## Directive
Write only the number of lines in the entries below that contain the word "Black".

--- START ---

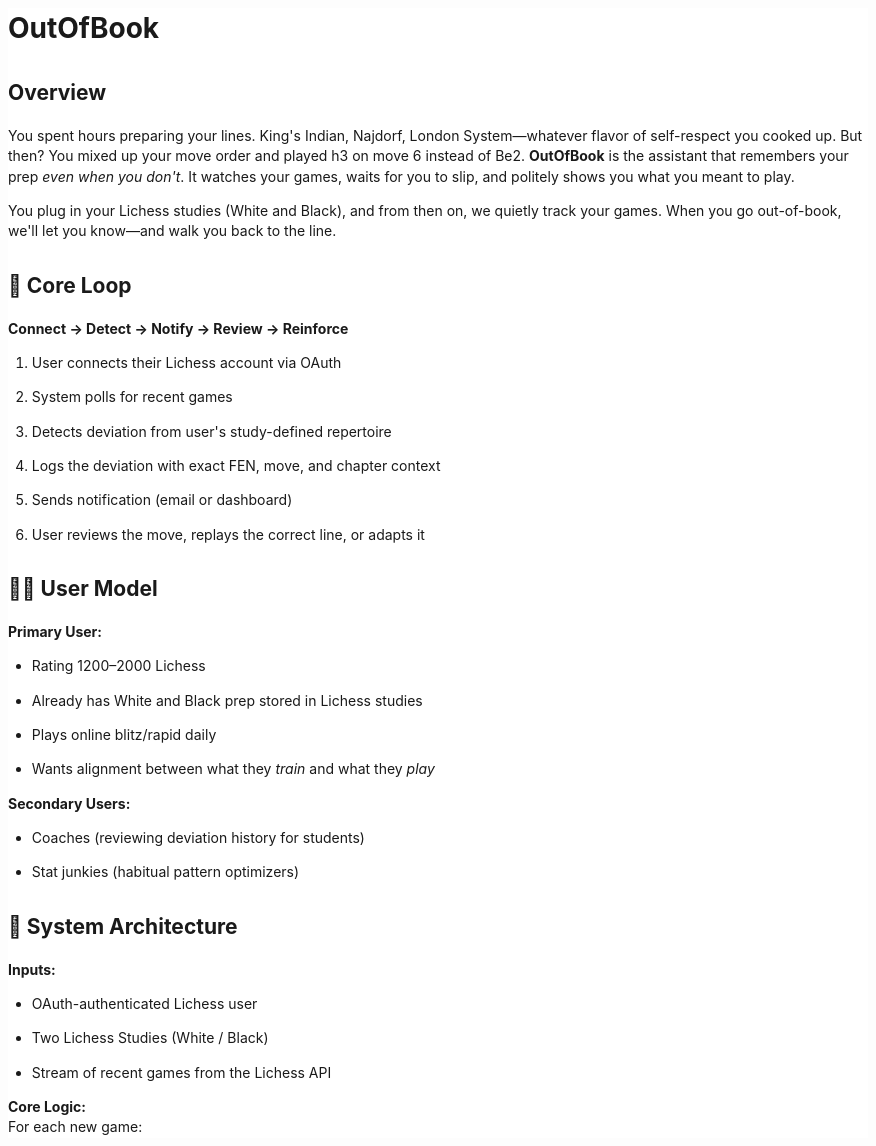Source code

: # **OutOfBook**

## **Overview**

You spent hours preparing your lines. King's Indian, Najdorf, London System—whatever flavor of self-respect you cooked up. But then? You mixed up your move order and played h3 on move 6 instead of Be2. **OutOfBook** is the assistant that remembers your prep *even when you don't*. It watches your games, waits for you to slip, and politely shows you what you meant to play.

You plug in your Lichess studies (White and Black), and from then on, we quietly track your games. When you go out-of-book, we'll let you know—and walk you back to the line.

## **🧠 Core Loop**

**Connect → Detect → Notify → Review → Reinforce**

1. User connects their Lichess account via OAuth

2. System polls for recent games

3. Detects deviation from user's study-defined repertoire

4. Logs the deviation with exact FEN, move, and chapter context

5. Sends notification (email or dashboard)

6. User reviews the move, replays the correct line, or adapts it

## **🧍‍♂️ User Model**

**Primary User:**

* Rating 1200–2000 Lichess

* Already has White and Black prep stored in Lichess studies

* Plays online blitz/rapid daily

* Wants alignment between what they *train* and what they *play*

**Secondary Users:**

* Coaches (reviewing deviation history for students)

* Stat junkies (habitual pattern optimizers)

## **🧱 System Architecture** 

**Inputs:**

* OAuth-authenticated Lichess user

* Two Lichess Studies (White / Black)

* Stream of recent games from the Lichess API

**Core Logic:**  
 For each new game:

--- END ---

## Problem solution
3